Türkiye'de konkordato açıklayan şirketlerin özellikleri; yurt dışından ithal ettikleri hammaddeyle üretim yapmaları ya da sadece yurt dışından aldıkları ürünleri satmaları.
Başta Çin olmak üzere ucuz iş gücünün olduğu ülkelerde üretim yapan şirketler de var. Özellikle ayakkabı ve tekstil sektöründe birçok yerli firma, Türkiye'de fabrikalarına kilit vurup yurt dışından ithal ettikleri malları satmayı tercih etti. 'Dolar kuru düşükken bu şirketlere neden Türkiye'de üretim yapmıyorsunuz, neden Türk işçisine, yerli sermayeye para kazandırmıyorsunuz?' diye sorulduğunda hep global ekonomiden ve küresel dünyadan bahsettiler. Ticaret yapmak, riski göze almak demektir. Bu firmalar, riski göze aldılar, ithal malları satarak para kazandılar ama dolar yükselince de çoğu konkordato açıklamak zorunda kaldı.
O yüzden dolar yükselince faturayı sadece devlete çıkarmak adil ve doğru bir yaklaşım değil. Geçenlerde Türkiye'nin önde gelen moda markalarından Koton'un satış rakamlarındaki yükseliş haber oldu. Koton Yönetim Kurulu Başkanı Yılmaz Yılmaz, "Bu dönemde Anadolu'da üretiyor olmak avantajımız oldu.

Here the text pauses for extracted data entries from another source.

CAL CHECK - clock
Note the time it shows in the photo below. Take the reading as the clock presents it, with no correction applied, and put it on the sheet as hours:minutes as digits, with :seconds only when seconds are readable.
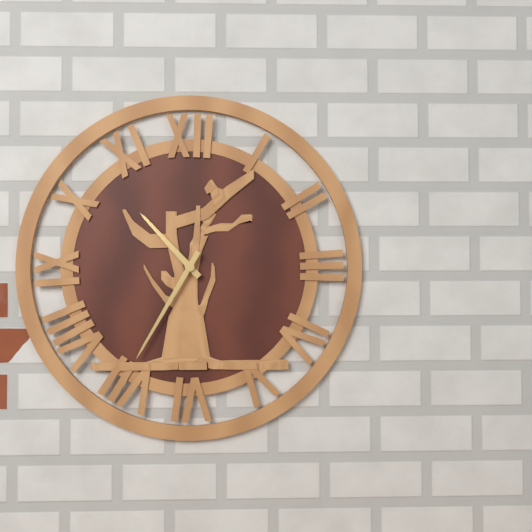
10:35
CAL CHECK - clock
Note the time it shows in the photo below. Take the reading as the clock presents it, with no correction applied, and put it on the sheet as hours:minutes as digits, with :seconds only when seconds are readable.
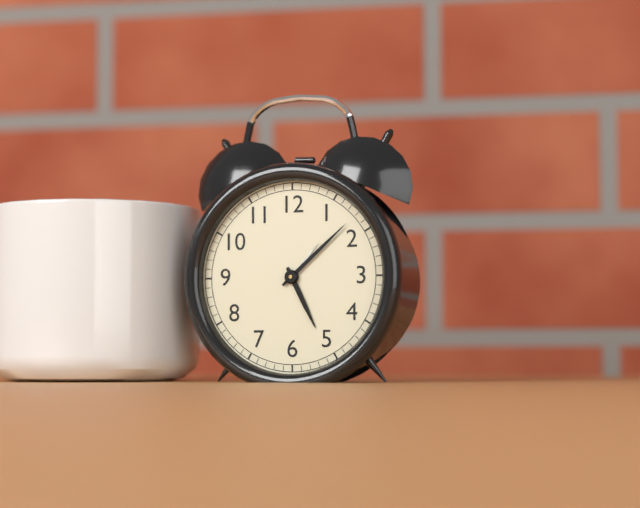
5:08
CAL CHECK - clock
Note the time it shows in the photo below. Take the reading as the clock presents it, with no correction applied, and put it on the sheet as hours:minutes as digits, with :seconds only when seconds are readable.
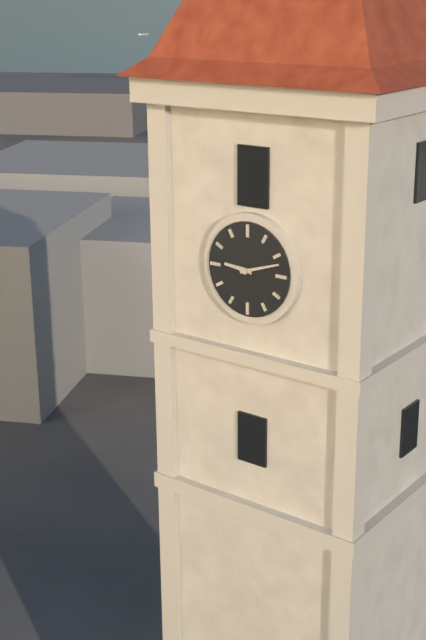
9:12
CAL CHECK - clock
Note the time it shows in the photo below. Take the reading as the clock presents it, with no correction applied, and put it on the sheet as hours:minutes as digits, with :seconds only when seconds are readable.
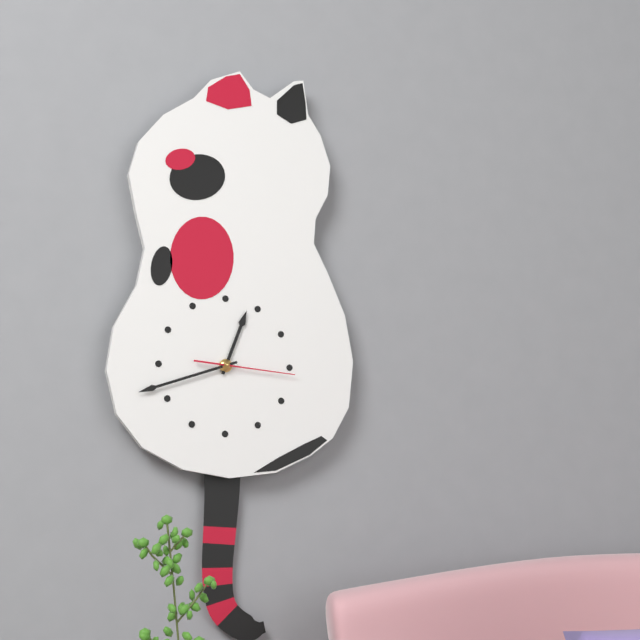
12:42:16
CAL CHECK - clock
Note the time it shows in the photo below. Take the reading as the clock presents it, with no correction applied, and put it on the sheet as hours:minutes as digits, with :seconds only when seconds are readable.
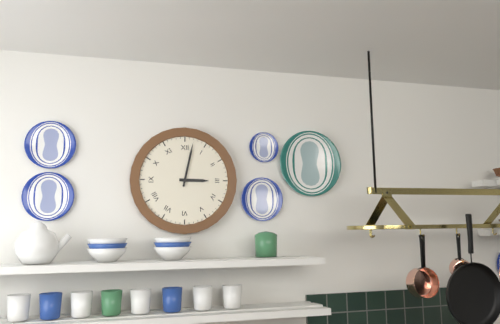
3:02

Yerli üretim ve uygun fiyatlandırma ile satış rakamlarının düştüğü ortamda yüzde 30 artış yakaladık" dedi. Demek ki doların yükselişi Koton'u etkilememiş.
Perakende sektöründe piyasa daralırken, Koton satışlarını artırmış. Neden? Koton, ürünlerinin yüzde 85'ini Türkiye'de üretiyor da ondan. Koton'un 516 mağazasından 213'ünün yurt dışında olması da önemli. Türkiye'de üretip aracısız yurt dışındaki mağazalarda satarsan, gerçek global şirket olursun! Çin'den ucuza mal alıp Türkiye'de pahalıya satmakla global şirket olunmuyor!
Bir diğer ayrıntı, Türkiye'de 527 tedarikçisi olan Koton'un, Türkiye'den yılda 1.8 milyar lira satın alma yapıyor olması. Yılmaz, yüzde 40'ının işçilik ve yaratılan katma değer olduğunu, bunun da 720 milyon liraya denk geldiğini ve bu rakamın da 250 bin kişinin bir aylık maaşına tekabül ettiğini söylüyor. İşte yerli ve milli üretimin avantajı ve faydaları bu rakamlarda gizli. Sadece Koton değil; yerli üretim yapan birçok firma, doların yükselişinden etkilenmedi. Her şeyde bir hayır vardır. Her inişin bir çıkışı vardır!
Doların yükselmesi yerli üretimin ne kadar önemli olduğunu gösterdi.